* **Action item A**:
Answer each question using the Meituan lecture slides:
(i) In which year did Meituan Corporation and Dianping Holdings merge?
(ii) Which two companies ranked ahead of Meituan by market capitalization in 2020?
(iii) How many riders does Ele.me have?
* **Action item B**: Write a continuation of the Meituan lecture slides, beginning after the final line shown.
(Provided passage)
S26: Price Wars

Business History of Modern China

November 14, 2025

A Delivery Rider Sings: Afterwards

Meituan: King of Delivery

  • 2015: Merger of Meituan Corporation (Meituan) and Dianping Holdings (Dianping)
  • 2018: IPO the Hong Kong Stock Exchange
  • Third-largest Chinese tech company by market capitalization in 2020, trailing Alibaba and Tencent

China’s Food Deliverers

  • China has over 10 million delivery riders.
  • As of 2025, Meituan’s rider base has grown to 7.45 million, with an annual growth rate of nearly 20%. Ele.me has over 4 million riders.
  • Scale in perspective: The combined number of registered riders from Meituan and Ele.me exceeds the permanent population of Hong Kong in 2023 and the total population of Hainan Province.

Key Questions

  • How did Meituan, a food delivery app, become one of China’s leading tech firms?
  • Gig economy and labor: What’s the deal for delivery workers?
  • Platform economics and monopoly power: What is a “super app”? How does its algorithm shape Chinese economy and society?

Delivery Apps: Chinese vs. US

  • Have you used a food delivery app? What’s the experience?
(End Provided passage)
(Data extracts)
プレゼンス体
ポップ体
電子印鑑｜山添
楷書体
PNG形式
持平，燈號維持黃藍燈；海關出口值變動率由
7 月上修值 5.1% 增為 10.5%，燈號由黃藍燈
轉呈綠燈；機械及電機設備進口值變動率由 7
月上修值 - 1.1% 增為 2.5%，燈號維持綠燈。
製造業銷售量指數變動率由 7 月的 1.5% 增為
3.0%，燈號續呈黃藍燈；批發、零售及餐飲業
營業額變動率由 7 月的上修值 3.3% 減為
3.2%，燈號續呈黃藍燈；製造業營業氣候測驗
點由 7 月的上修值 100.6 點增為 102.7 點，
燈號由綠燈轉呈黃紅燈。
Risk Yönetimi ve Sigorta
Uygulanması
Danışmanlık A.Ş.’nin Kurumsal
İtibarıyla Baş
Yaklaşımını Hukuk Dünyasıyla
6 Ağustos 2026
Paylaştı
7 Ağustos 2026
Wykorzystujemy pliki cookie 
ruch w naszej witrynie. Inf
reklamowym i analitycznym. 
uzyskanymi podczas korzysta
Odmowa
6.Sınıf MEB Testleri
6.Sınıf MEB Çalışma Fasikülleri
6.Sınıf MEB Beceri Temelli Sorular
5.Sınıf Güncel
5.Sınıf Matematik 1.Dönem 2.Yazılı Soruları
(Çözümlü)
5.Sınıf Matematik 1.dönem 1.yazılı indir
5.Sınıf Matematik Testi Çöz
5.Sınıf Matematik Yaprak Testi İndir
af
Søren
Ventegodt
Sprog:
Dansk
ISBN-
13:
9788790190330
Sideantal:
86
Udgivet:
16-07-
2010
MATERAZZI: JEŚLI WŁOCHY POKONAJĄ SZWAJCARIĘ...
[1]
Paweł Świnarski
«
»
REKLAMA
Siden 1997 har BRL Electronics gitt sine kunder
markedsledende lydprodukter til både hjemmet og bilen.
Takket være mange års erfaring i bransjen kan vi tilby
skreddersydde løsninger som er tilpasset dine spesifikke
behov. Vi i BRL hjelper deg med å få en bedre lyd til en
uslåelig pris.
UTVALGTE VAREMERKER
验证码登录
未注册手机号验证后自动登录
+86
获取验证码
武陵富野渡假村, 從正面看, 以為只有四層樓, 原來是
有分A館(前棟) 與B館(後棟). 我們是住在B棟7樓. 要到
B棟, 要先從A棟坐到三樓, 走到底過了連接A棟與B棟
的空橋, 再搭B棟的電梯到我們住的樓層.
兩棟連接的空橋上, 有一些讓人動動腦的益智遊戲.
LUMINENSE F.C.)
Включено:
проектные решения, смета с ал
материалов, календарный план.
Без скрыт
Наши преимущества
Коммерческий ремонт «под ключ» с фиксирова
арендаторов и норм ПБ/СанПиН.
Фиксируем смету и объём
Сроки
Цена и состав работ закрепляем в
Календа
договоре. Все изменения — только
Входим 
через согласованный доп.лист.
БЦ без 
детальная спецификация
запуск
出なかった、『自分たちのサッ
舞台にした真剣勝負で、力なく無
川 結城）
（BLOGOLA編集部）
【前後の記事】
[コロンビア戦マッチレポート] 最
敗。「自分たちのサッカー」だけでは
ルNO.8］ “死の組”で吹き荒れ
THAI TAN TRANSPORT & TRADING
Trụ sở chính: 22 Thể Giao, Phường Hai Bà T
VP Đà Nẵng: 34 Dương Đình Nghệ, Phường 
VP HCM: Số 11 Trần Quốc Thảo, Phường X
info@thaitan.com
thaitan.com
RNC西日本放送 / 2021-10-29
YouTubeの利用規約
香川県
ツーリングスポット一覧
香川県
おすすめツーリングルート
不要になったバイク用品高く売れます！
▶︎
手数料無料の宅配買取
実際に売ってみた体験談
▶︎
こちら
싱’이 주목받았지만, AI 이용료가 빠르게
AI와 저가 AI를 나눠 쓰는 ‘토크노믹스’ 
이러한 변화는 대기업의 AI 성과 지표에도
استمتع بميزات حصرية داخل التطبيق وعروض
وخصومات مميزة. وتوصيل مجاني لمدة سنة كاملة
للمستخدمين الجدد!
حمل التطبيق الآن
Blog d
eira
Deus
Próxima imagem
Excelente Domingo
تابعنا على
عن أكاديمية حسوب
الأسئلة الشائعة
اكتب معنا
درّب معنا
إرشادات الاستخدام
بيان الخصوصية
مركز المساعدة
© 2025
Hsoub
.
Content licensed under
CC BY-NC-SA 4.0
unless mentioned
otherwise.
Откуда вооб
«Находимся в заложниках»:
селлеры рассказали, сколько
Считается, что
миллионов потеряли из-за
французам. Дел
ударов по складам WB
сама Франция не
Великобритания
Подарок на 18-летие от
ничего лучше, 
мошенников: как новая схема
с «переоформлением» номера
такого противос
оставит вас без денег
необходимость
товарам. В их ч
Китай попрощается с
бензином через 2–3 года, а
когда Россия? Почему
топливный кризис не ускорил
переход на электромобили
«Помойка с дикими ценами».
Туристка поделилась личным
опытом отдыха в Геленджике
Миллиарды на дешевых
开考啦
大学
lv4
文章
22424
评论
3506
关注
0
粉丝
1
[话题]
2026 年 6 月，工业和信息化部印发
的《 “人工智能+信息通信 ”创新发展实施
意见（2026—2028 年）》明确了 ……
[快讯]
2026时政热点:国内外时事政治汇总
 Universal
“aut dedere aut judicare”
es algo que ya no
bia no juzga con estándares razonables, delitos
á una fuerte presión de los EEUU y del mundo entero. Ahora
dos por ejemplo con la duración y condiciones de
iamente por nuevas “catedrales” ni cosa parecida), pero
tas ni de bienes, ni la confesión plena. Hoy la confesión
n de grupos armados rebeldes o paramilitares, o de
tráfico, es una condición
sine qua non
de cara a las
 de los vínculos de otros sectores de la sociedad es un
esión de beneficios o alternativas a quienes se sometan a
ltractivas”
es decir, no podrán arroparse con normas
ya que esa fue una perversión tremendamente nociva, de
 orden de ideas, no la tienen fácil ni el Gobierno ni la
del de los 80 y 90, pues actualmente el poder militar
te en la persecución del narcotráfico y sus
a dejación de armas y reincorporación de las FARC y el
(End Data extracts)
* **Output A**:
(i) 2015
(ii) Alibaba and Tencent
(iii) Over 4 million

* **Output B**:
  • How are American/Chinese food delivery apps similar/different?
  • How do the platforms work with merchants?

Food Delivery Market in the US

Meituan’s Business

Business model: “food + platform” strategy:

  • Focus 1: Food consumption (essential, frequent purchase): services across the food value chain (reviews, booking, discounts, dining, takeout).
  • Focus 2: Online-to-offline platform connecting consumers and merchants: digital solutions like online reviews, digital payments, and order management.

Meituan: Expansion Strategy

  • Meituan.com was cofounded in March 2010, offering local deals for services.
  • Intense competition in China between 2009 and 2014 was known as the “Thousand Groupon War.”
  • In 2011, Meituan focused on low-tier cities, unlike competitors and built local offline sales teams to help businesses go online.
  • Meituan partnered with popular local restaurants, offering sales guarantees for exclusive online rights. Featured items had deep discounts, and Meituan took a cut of sales.
  • Merchant numbers grew from 2,400 to 900,000 between 2010 and 2014.

Dianping

  • Tao Zhang launched Dianping.com in 2003, having studied and worked in the US for 10 years.
  • Yelp’s success in the US led to Dianping receiving its first investment from Sequoia Capital China in 2006.
  • Dianping collected more detailed user ratings than Yelp (e.g., food quality, service, decor) and offered featured dish recommendations.
  • Dianping was an early adopter of the web-to-mobile trend, offering in-store services via its app by 2013.

Groupon War, Proxy War?

  • Meituan, Dianping, and Nuomi were the top three group purchase platforms by 2015, backed by Alibaba, Tencent, and Baidu.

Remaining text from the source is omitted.